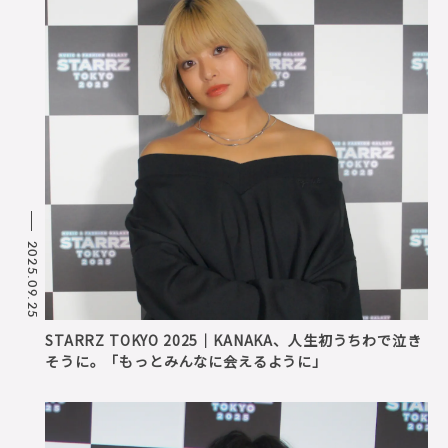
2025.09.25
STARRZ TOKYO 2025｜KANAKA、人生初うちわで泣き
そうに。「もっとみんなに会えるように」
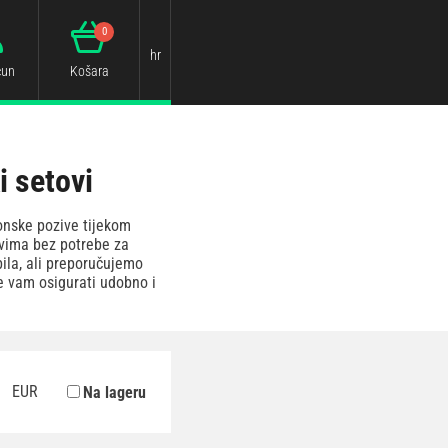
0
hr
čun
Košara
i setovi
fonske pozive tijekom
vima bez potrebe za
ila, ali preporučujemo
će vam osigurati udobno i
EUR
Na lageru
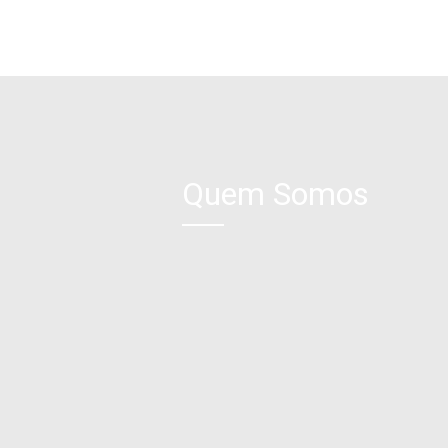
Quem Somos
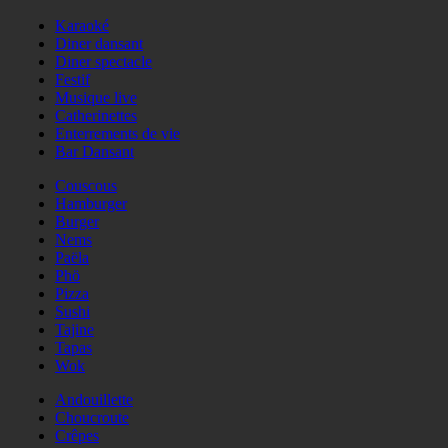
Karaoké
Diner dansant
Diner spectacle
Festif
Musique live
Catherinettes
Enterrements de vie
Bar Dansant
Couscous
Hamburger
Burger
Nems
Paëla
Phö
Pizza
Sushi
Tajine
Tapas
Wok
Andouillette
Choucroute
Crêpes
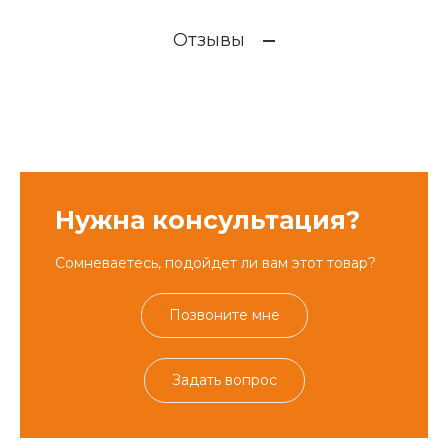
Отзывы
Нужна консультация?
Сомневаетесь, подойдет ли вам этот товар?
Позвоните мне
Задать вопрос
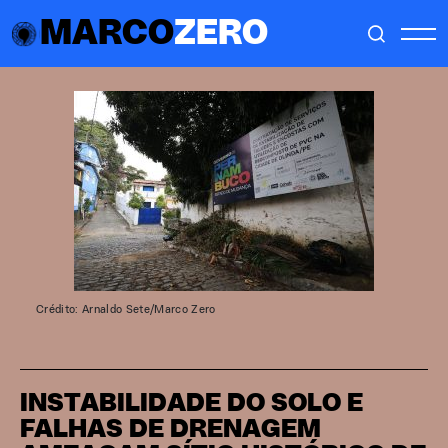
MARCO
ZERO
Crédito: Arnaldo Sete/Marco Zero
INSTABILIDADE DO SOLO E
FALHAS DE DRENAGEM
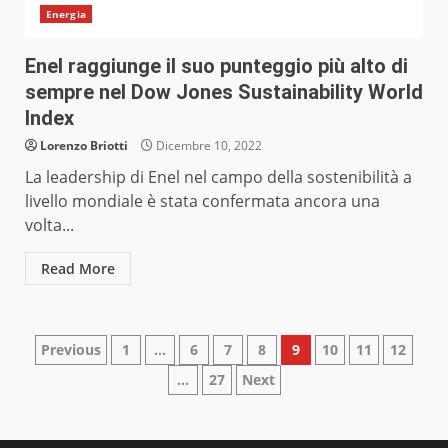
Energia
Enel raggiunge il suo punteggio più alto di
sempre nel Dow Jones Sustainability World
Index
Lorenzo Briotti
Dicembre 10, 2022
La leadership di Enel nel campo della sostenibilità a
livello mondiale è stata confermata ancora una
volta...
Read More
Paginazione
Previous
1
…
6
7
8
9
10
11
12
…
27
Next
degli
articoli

==

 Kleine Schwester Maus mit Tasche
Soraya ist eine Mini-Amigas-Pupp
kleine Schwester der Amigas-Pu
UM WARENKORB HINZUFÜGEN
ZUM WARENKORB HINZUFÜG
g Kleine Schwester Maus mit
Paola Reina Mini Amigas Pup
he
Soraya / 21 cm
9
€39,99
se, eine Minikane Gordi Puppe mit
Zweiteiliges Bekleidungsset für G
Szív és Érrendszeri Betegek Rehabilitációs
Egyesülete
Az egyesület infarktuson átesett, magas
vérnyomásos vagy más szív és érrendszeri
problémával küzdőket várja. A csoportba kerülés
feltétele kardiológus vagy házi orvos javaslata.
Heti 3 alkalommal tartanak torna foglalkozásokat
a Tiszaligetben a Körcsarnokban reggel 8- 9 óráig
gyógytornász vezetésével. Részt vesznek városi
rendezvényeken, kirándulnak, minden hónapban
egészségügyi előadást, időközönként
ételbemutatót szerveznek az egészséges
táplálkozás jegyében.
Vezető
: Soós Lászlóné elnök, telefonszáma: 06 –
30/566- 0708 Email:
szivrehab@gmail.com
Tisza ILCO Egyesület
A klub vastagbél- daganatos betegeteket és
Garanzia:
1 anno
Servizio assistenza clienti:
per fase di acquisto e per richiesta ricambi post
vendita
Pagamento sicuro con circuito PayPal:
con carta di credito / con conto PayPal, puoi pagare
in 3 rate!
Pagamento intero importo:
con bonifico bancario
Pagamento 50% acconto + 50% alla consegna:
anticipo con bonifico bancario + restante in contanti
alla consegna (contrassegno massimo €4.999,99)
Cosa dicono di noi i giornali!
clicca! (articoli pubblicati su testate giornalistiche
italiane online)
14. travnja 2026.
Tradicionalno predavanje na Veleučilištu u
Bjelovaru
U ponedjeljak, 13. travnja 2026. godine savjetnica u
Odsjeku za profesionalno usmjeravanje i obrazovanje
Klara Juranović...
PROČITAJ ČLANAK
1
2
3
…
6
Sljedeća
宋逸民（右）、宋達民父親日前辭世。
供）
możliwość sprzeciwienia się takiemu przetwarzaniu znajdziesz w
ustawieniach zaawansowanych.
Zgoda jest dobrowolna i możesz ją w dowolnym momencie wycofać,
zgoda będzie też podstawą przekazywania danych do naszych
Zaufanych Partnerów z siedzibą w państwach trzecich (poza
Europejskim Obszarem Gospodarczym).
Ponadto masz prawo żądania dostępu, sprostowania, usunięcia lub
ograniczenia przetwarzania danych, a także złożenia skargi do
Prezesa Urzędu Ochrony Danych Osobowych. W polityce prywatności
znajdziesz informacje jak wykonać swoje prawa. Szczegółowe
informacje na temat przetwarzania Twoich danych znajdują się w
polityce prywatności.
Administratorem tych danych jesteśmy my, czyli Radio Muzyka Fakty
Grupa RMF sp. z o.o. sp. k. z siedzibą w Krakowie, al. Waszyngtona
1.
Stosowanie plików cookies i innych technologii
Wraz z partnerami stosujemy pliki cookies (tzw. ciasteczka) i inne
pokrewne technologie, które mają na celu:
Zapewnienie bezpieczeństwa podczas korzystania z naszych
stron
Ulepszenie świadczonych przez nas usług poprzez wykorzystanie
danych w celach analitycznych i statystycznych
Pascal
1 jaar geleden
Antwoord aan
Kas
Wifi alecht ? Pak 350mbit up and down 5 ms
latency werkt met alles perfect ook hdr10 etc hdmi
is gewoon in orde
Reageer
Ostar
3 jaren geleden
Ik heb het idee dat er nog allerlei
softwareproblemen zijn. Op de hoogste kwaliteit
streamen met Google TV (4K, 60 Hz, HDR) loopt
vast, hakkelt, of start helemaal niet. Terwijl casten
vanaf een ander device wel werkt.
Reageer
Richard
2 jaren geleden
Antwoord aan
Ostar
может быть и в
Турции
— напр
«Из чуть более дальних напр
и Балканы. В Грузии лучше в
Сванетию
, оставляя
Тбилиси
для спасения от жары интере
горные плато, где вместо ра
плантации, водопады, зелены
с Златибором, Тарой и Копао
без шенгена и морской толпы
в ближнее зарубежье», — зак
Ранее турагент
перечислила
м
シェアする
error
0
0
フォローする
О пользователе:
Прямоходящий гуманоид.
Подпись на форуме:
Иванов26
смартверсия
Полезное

What this task involves - Begin with the line above that has "ZUM WARENKORB HINZUFÜG" and continue through the line that has "problémával küzdőket várja.", setting each one down exactly. Stop there.

Your response -
ZUM WARENKORB HINZUFÜG
g Kleine Schwester Maus mit
Paola Reina Mini Amigas Pup
he
Soraya / 21 cm
9
€39,99
se, eine Minikane Gordi Puppe mit
Zweiteiliges Bekleidungsset für G
Szív és Érrendszeri Betegek Rehabilitációs
Egyesülete
Az egyesület infarktuson átesett, magas
vérnyomásos vagy más szív és érrendszeri
problémával küzdőket várja. A csoportba kerülés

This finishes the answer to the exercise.